- by Matt Halsey

Have a connected home? Have an internet connection? Then you too can have a conversation with Chinese website Baidu.

Huge Vulnerability Discovered in the Ring Doorbell This article highlights the intrinsic need for there to be a means to secure IoT devices.

It was only a few months ago that the Mirai botnet, using home video surveillance cameras, was able to launch the largest DDoS attack in history.

Read the article.

Then you can read the comments from someone claiming to be the head of security at Ring, name Matt, here (italics added):

Hi I'm the VP of Security at Ring and I thought it might be helpful to give you all some background on what you are seeing.

Occasionally at the end of live call or motion, we will lose connectivity. Rather than abandoning the entire call, we send the last few audio packets that are corrupted anyway to a non-routable address on a protocol no one uses. The right way to do that is to use a virtual interface or the loopback to discard the packets. The choice to send it to somewhere across the world and let the ISP deal with blocking is a poor design choice that the teams on working on addressing ASAP.

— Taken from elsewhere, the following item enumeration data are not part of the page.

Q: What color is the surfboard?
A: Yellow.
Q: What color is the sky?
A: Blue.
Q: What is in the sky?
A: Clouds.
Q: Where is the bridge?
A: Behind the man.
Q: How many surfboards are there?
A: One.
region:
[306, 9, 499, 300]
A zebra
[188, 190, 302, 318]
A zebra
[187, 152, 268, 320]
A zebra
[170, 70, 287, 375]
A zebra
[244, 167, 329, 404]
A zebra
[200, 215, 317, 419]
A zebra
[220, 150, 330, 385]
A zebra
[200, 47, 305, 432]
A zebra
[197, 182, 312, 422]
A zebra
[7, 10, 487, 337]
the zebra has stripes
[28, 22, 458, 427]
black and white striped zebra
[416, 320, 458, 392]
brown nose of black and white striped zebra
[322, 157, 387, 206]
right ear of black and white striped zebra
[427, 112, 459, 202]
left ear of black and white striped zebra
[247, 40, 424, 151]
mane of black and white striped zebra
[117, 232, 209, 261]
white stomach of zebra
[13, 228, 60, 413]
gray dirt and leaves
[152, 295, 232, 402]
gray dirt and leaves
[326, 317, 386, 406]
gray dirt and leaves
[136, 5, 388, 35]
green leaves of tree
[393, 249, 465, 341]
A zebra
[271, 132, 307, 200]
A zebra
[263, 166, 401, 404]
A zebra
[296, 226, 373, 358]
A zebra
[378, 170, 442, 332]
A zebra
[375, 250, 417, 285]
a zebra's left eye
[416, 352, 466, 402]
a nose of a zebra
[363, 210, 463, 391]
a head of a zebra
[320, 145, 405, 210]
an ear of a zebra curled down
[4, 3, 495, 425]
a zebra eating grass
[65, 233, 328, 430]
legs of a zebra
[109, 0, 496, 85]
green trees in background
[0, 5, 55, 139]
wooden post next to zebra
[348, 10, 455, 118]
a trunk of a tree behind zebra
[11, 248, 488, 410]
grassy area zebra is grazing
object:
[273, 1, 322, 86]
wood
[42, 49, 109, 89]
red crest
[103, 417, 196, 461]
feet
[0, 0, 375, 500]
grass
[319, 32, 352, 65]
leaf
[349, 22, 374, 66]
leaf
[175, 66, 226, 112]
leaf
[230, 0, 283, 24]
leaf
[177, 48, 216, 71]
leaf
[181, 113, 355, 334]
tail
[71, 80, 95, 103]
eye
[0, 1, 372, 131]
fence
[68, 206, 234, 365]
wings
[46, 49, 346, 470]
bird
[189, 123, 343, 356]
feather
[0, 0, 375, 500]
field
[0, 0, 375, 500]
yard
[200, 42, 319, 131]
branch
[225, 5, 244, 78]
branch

From a risk/disclosure perspective, it's relatively benign but like the everyone else, when my team first saw it in the wild we had similar concerns.

i will circle back when we have updated firmware.


Ring Pro doorbell - calling China?

So what to do:

1. Go to Industrial Internet Consortium and see how Dell and EMC, now Dell|EMC and Dell Technologies are helping to secure the IoT world.

2. Realize that IoT is in its infancy if not earlier where security is concerned....like when we used to leave Telnet, TFTP, and FTP ports open on our internet facing servers....

3. Be ready to help our customers understand that encryption, especially our products, can help protect them when vendors of IoT devices don't finish their job in securing the devices.